Is the
Irmo debacle a watershed for backlash against 2006? If you'll remember it was in 2006 that South Carolinians voted overwhelmingly to pass an
ammendment to our constitution banning gay marriage and any other type of civil union.
Already in the wake of that
peculiar moment in our States
sortid storied history, we've seen the State's Major University open a
LGBTQ Archive expanding "Queer Studies,"
municipalities extend rights to the LGBT community, we've seen
corporations extend benefits, and we've heard from a variety of leaders that to embrace the new knowledge economy means embracing
the creative class which includes.... you guessed it, the LGBT tribe - and all of that is happening here in Columbia, making the State House an
Ivory Cement tower, bastion of psuedo-consesrvatism and
religious zealotry amidst a sea of progressivism (or as some would prefer to call it
liberal fascism).
But is it really a backlash?
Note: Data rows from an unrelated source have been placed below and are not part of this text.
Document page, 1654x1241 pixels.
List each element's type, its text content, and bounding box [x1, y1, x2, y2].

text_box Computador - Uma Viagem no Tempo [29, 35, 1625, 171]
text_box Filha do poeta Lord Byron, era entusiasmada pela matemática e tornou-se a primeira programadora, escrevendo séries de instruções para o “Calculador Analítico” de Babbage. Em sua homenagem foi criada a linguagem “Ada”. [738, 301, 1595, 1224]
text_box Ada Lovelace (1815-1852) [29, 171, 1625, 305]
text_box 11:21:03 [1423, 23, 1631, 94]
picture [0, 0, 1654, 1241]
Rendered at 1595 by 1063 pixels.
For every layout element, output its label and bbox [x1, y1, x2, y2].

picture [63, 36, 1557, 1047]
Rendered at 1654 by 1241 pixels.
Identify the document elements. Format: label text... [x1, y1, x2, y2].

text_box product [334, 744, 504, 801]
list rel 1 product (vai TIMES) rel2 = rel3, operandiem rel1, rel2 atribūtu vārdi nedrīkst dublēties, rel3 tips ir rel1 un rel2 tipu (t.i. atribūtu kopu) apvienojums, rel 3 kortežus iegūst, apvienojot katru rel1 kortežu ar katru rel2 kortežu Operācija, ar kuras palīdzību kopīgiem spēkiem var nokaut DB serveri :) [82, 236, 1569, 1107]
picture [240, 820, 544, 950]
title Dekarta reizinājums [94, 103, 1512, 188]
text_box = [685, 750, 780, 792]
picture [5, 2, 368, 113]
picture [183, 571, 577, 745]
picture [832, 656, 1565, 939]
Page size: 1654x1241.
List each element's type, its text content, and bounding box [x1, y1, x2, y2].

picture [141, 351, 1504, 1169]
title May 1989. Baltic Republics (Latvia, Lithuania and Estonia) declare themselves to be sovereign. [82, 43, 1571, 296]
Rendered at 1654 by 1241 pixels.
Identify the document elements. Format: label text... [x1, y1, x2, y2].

Or an awakening to cultural awareness. Sen. Jake Knotts (R-Lexington) said in a public hearing during the Marriage Debate that the only way that the LGBT community would defeat the measure was to do as they were doing with him, introduce themselves, make their presence known. Mr. Knotts conceded that if it weren't for the will of his constituency after meeting and hearing the stories of so many LGBT persons, families and supporters that his opinion was already changed. And perhaps that's exactly whats happening here in South Carolina.
The resistance is fading as more and more people get to know Mr. & Mr. or Mrs. & Mrs. Jones next door and understand that, 'hey they're
regular people too.' The Economist has an
interesting article in this weeks print edition about the California Supreme Court decision to open up marriage.
Across America same-sex couples are becoming more ordinary. Their numbers are growing most rapidly outside traditional magnets like California, New York and Vermont (see map). One of the steepest increases has been in Utah, probably America's most conservative state. Indeed, of the 34 states with above-average increases in the number of gay couples, 21 voted for Mr Bush in 2004. This does not mean there has been a sudden outbreak of homosexuality in conservative states; rather, it means gay couples in such areas are swiftly becoming more open about their relationships. That alters the politics of gay marriage.
Even on the map if one looks at it closely one sees that here in South Carolina the gay population has increased by
15-30% since the 2000 census, as more and more LGBT persons have come to realize that they have a voice and
a compelling voice, once their stories are heard.
And these increases are not just in the liberal enclaves like Charleston, they're in Greenville and Florence, and Columbia and even Spartanburg and Aiken and even unto the wiles of Darlington County too. From the Economist:
Palm Springs. The town, which is represented by a Republican congresswoman, a Republican state senator and a Republican assemblywoman, is not easily caricatured as a liberal enclave. It is also increasingly typical of gay America.
The last full census, in 2000, revealed that Palm Springs had a higher proportion of same-sex couples than San Francisco. In California it was second only to West Hollywood, in Los Angeles. Since then it has become a lot more gay. Yet it feels utterly unlike ghettos such as West Hollywood or the Castro, in San Francisco.
Palm Springs has a couple of bars with a strict leather-and-denim dress code, and several hotels where clothing is optional. For the vast majority of its gay residents,
though, social life revolves around nothing more transgressive than cocktails
and dinner parties. The Golden Rainbow senior centre, which Mr Stern helps run,
has started a lesbian bridge night. Although some parts of town are pinker than
others, Palm Springs contains no gay ghetto.
Columbia has six (6) gay bars (thankfully no leather bars or nudist resorts unless you count Pelion *shiver*) and an active program called TakeOver Columbia, where the LGBT community mingles in bars and restaurants not normally frequented by the tribe in an effort of supreme PR, and those traditionally gay establishments may fill to capacity at times with straight and gay clientele alike represent a tiny portion of the group, many of who, like their counterparts in Palm Springs are more apt to spend an evening at home with a dinner party or bridge game with their neighbors or family.
So perhaps that's why there is such a
vocal outcry when a Principal at an area high school makes such pronunciations about gay/straight alliance clubs at a school that at the same time
sponsors a religious club (FCA/Randy Mecca) and other secular clubs of interest [including the Dinosaur Appreciation Club (D.A.C.)],
this is just another step in the long road of becoming socially conscientious of the LGBT communities place in South Carolina society.